While in Denver, she also met and eventually married sign painter Morris Meyerson. Steinbach’s Golda is a stern, determined, to-the-point woman and secure in her convictions but there is also a palpable sense of regret at times, especially when it comes to her husband. She married Meyerson in 1917 when she was 19, moved with him to a kibbutz in Palestine at 23, but the two ended up living apart in later years before he died in 1951. She admits to dalliances outside the marriage.

I ruined his life,” she said ruefully about the personal cost of her move away from Jerusalem with their children to further her political career in Tel Aviv, which made him a part-time husband and father.

In her zeal to advance Israel’s interests, Meir was a dynamic fund-raiser – once banking $50 million in pledges for the new state after a U.S. tour.

As a humanitarian, she put her heart and soul into resettling Holocaust refugees, persisting through the frustrations of the British occupation of Palestine and the U.N. oversight until finally the establishment of the Jewish State itself in 1948.

As she moves up the ladder of governmental posts, Meir feels deeply the death of every soldier, especially so while she was prime minister.
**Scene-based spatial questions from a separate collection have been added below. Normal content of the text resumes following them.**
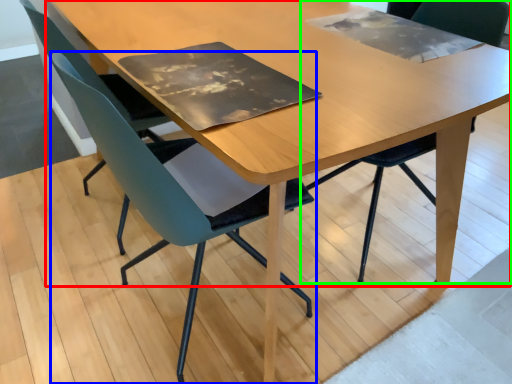
Question: Considering the real-world distances, which object is farthest from table (highlighted by a red box)? chair (highlighted by a blue box) or chair (highlighted by a green box)?

Choices:
 (A) chair
 (B) chair

Answer: (B)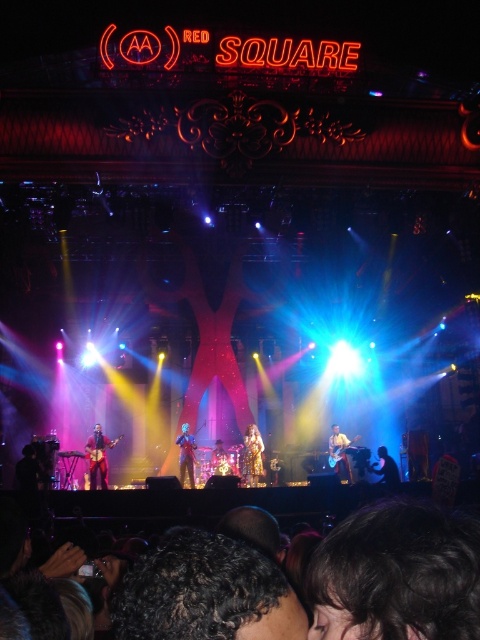
You are a photographer at the concert venue RED SQUARE. You need to capture a photo where the shiny blue suit at center and the matte black guitar at center are both visible. Based on their positions, which object should you focus on first to ensure both are in frame?

The shiny blue suit at center is located above the matte black guitar at center, so focusing on the shiny blue suit at center first will ensure both are in frame since it is positioned higher up.

You are a photographer at the concert venue. You need to capture a photo of the matte black guitar at lower left and the sparkly gold dress at center. If the guitar is wider than the dress, how should you frame the shot to ensure both are fully visible?

Since the matte black guitar at lower left is wider than the sparkly gold dress at center, you should position the camera to give more space to the guitar while still including the dress in the frame.

You are a photographer positioned at the back of the venue. You want to capture a clear photo of both the matte black guitar at lower left and the shiny blue suit at center. Given their sizes, which object should you focus on first to ensure it appears sharp in the photo?

The matte black guitar at lower left is much taller than the shiny blue suit at center, so you should focus on the matte black guitar at lower left first to ensure its full height is captured sharply.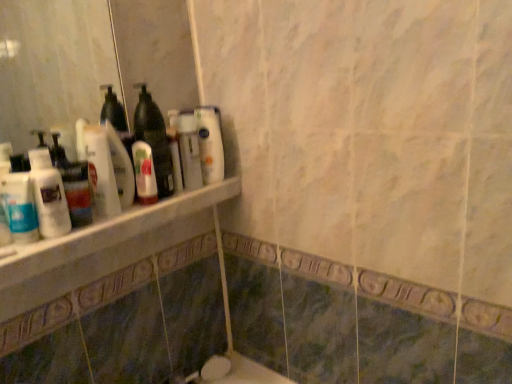
Question: Is white marble ledge at upper left further to the viewer compared to translucent plastic bottle at center?

Choices:
 (A) yes
 (B) no

Answer: (B)

Question: Is white marble ledge at upper left directly adjacent to translucent plastic bottle at center?

Choices:
 (A) yes
 (B) no

Answer: (B)

Question: From the image's perspective, is white marble ledge at upper left under translucent plastic bottle at center?

Choices:
 (A) no
 (B) yes

Answer: (B)

Question: Can you confirm if white marble ledge at upper left is shorter than translucent plastic bottle at center?

Choices:
 (A) yes
 (B) no

Answer: (A)

Question: Is white marble ledge at upper left taller than translucent plastic bottle at center?

Choices:
 (A) yes
 (B) no

Answer: (B)

Question: In terms of size, does white marble ledge at upper left appear bigger or smaller than translucent plastic bottle at left, which is the first cleaning product from front to back?

Choices:
 (A) big
 (B) small

Answer: (A)

Question: From the image's perspective, is white marble ledge at upper left located above or below translucent plastic bottle at left, acting as the 3th cleaning product starting from the right?

Choices:
 (A) below
 (B) above

Answer: (A)

Question: From their relative heights in the image, would you say white marble ledge at upper left is taller or shorter than translucent plastic bottle at left, which is the first cleaning product from front to back?

Choices:
 (A) tall
 (B) short

Answer: (B)

Question: In terms of width, does white marble ledge at upper left look wider or thinner when compared to translucent plastic bottle at left, the third cleaning product when ordered from back to front?

Choices:
 (A) thin
 (B) wide

Answer: (B)

Question: Visually, is translucent plastic bottle at center positioned to the left or to the right of translucent plastic mouthwash at shelf center, which appears as the second mouthwash when viewed from the left?

Choices:
 (A) left
 (B) right

Answer: (B)

Question: Considering the positions of point (173, 182) and point (154, 183), is point (173, 182) closer or farther from the camera than point (154, 183)?

Choices:
 (A) farther
 (B) closer

Answer: (A)

Question: Considering their positions, is translucent plastic bottle at center located in front of or behind translucent plastic mouthwash at shelf center, the 2th mouthwash in the front-to-back sequence?

Choices:
 (A) front
 (B) behind

Answer: (A)

Question: In terms of size, does translucent plastic bottle at center appear bigger or smaller than translucent plastic mouthwash at shelf center, which ranks as the 1th mouthwash in back-to-front order?

Choices:
 (A) small
 (B) big

Answer: (B)

Question: In terms of height, does white glossy bottles at upper left look taller or shorter compared to white marble ledge at upper left?

Choices:
 (A) tall
 (B) short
She becomes known as the leader who made chicken soup for her soldiers.

Interspersed throughout the production are the sounds of war: artillery, bombs hitting their target, and the rat-a-tat of machine gun fire. Through it all, Meir gamely soldiers on, her personal struggles with health and family intertwined with the Jewish people’s seemingly endless woes. She allows that “Survival is maybe a synonym for Jewish.”

In his portrayal of Meir, Gibson has chosen not to make judgments on the decisions the character made or the rightness of her causes; he lets Meir speak for herself, and leaves it to history to sort out the rest.
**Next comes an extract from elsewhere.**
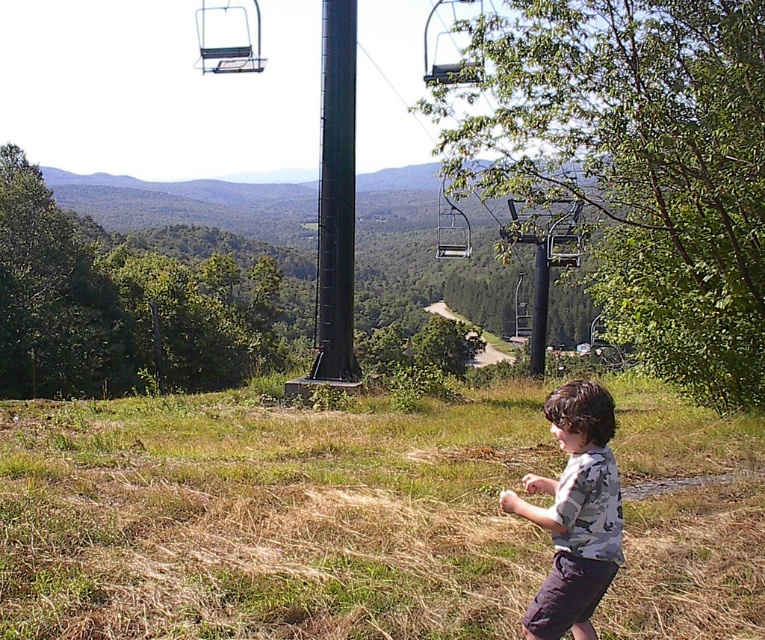
You are a photographer trying to capture a photo of the metallic silver ski lift at center while also including the camouflage shirt at lower right in the frame. Based on their sizes, which object should you focus on first to ensure both are in the shot?

The camouflage shirt at lower right occupies less space than the metallic silver ski lift at center, so you should focus on the metallic silver ski lift at center first to ensure both are in the shot.

You are a maintenance worker at the ski resort and need to inspect the metallic pole at center and the metallic gray ski lift at upper center. The safety regulations state that the distance between these two structures must be at least 20 meters for proper operation. Based on the scene, can you confirm if the current distance meets the requirement?

The distance between the metallic pole at center and the metallic gray ski lift at upper center is 22.72 meters, which exceeds the required 20 meters. Therefore, the current distance meets the safety regulations.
New Rep Artistic Director Jim Petosa had planned the play to run in conjunction with the first few months of the term of the first female president in U.S. history.

That didn’t happen. But the portrayal by Steinbach of a strong, fearless female leader holds your attention while Gibson gives you enough peeks behind stage to keep you entertained and interested. Judy Braha’s direction is sure-footed and en pointe.

There is a harrowing moment during the Yom Kippur War when Meir, as described by Gibson, discussed an unthinkable nuclear option if the very existence of Israel were threatened, and if the U.S. were to continue to drag its feet on its promised aid.

She muses about the destruction of innocent lives apart from the war itself. “What happens when idealism becomes power? It kills. To save a world you create — and this is the terrible question — how many worlds are you entitled to destroy?’’

Golda’s Balcony.” Play by William Gibson. Directed by Judy Braha. Presented by New Repertory Theatre. At Mainstage Theater, Mosesian Center for the Arts, Watertown. Through April 16. Tickets $30-$59, 617-923-8487.